Thursday, March 27, 2014

Jurassic Park III


DINO MIGHT


Joseph was most apologetic over the shoddy accommodations in New Orleans - he swears that a local promoter was to blame. He had been assured that the Cajun Crawfish Club was an exclusive little bistro. He's vowed that the next stop, scheduled for later this week in Plano, Texas, will be a distinct improvement. To make up for it, he sent a private helicopter to pick me up and to take me and all thirty seven pieces of my Louis Vuitton luggage to the Dallas area so I would not have to endure long hours on the road. The set pieces and back up dancers, however, are going Greyhound. There are certain perks to being a magnificent star. 

I received a telegram from my publicist, Madame Rose, today. She has been in contact with Marrakech records. They are interested in bringing my brilliant vocal stylings to a new generation of listeners. There's even talk of my challenging Britney Spears for the title of Pop princess de jour. They propose a new album entitled Endless Suburb which will celebrate mall culture and teen angst through such classic songs as Standing on the Casual Corner, The Little Young Lady from Abercrombie and Somewhere Over the Wal-Mart. Lead sheets and music are being faxed to my Dallas hotel - something called 'The Book Depository'. 

The helicopter stopped in Gavelston to refuel so I took a walk along the seashore and stopped into the local cineplex for a relaxing break before the next leg of my journey. As reptiles have been a theme of late, I chose Jurassic Park III as my bill of fare. This second sequel to the dinosaurs running amok film of some years back was produced by Steven Spielberg's Amblin Productions but the reins, this time, have been turned over to his protege, Joe Johnston (Jumanji, October Sky). Johnston is a reasonable genre film maker and he turned out a quick and efficient thriller without a single original idea in it. 

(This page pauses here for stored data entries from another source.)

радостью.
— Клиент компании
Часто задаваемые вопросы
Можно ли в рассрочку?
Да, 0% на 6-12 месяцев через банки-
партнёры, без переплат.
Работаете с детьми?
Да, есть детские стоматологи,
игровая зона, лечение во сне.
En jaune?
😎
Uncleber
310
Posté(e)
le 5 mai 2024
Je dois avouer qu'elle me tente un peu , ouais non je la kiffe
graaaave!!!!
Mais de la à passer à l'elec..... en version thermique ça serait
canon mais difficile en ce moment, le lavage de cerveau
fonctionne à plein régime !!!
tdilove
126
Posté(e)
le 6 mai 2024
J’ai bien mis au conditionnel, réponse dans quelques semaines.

This time around, the creators decided to forgo bringing back Jeff Goldblum's Ian Malcom (a fact for which I am grateful - one should never try to make comic relief into hero...) and returned instead to Sam Neill's Dr. Alan Grant from the first film. Neill is a competent actor but the character was always more of a type than a person - I'm assuming Neill agreed to it as he needed a paycheck. Dr. Grant is still digging up dinosaur bones in the desert, refusing to study the living specimens as he regards those as an aberration, rather than a reality; his peaceful life is disturbed when a wealthy couple (William H. Macy and Tea Leoni) come to him and offer him a small fortune to go with them to Isla Sorna, the site B from the second film, as tour guide. They neglect to tell him that it's really a rescue mission for their adolescent son who disappeared parasailing over the island several weeks earlier. Soon Grant, his assistant Billy (Alessandro Nivola) and a bunch of mercenaries (led by Michael Jeter) are flying off to Costa Rica. Needless to say, things go wrong right off the bat and our heroes are trapped on the island with only their wits to help them defeat raptors, spinosaurs, pteranodons and other nasty beasts with big teeth. 

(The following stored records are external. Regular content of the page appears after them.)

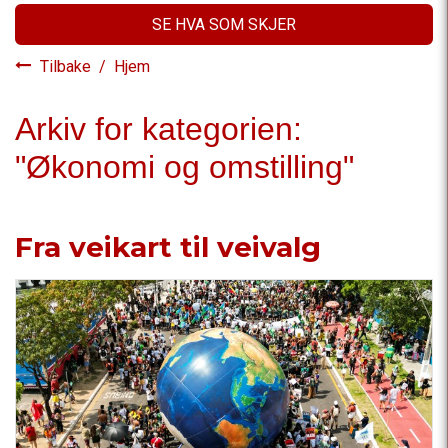
SE HVA SOM SKJER
Tilbake
/
Hjem
Arkiv for kategorien:
"Økonomi og omstilling"
Fra veikart til veivalg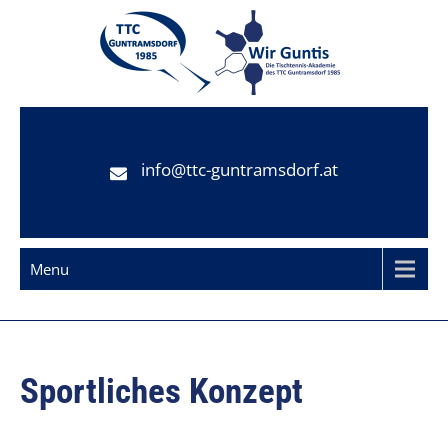
Skip
to
content
TTC Guntramsdorf
Tischtennisclub Guntramsdorf
info@ttc-guntramsdorf.at
Menu
Sportliches Konzept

I shan't give away all the plot details but the script (Peter Buchman - rewritten by Alexander Payne and Jim Taylor, the duo behind the scathing Election and Citizen Ruth) is perfectly predictable. Ten minutes into the exposition and it's clear who will become dino snacks and who will survive. There's no moment in the opening exposition that won't come back in the action sequences of the second half in some way. It's very much a paint by numbers screenplay which is too bad. I would have expected more from Payne and Taylor. Their trademark snarky sense of humor is there in some of the lines but there's absolutely no character development, no social comment, and little in the way of plot other than dinosaurs surprise humans - humans run away (and occasionally get eaten). 

The talented cast, which includes Laura Dern in a brief cameo as Dr. Ellie Satler, her character from the first film, sleepwalks its way through the script as if they had all been given ten milligrams of valium in the butt when they came on set. They go through the motions and scream when attacked but it's hard to care much for these animatronic figures. The whole film, in many ways, reminded me of Disney's Jungle Cruise - we don't worry too much about the poor guys chased up the tree by the rhino there either. The performances of the humans are perfunctory at best. 

This leaves us with the dinosaurs. Special effects technology has increased by leaps and bounds in the last decade so we have more dinosaurs able to do more things. In some ways, they're much more interesting than the humans and have more personality. They scare and chase their human co-stars with great verve and zeal. Unfortunately, most of the action scenes are poorly edited and you don't get a real good sense of what's going on. The cuts are much too quick. 

The film is predictable, but moderately suspenseful - we don't know when the necessary scenes are going to play out. It's entertaining and slickly made, and worth a look at matinee prices if you've nothing better to do. It's not, however, a great work of cinematic art and breaks no new ground. 

Hostile seminar audience. Lucky backpack. Dino-Soar parasailing. Dino bird call. Gratuitous Compys. Dino do-do. Satellite telephone as plot device. Egg napping. Gratuitous miles ex machina ending. Barney joke. Water tanker truck hide-out.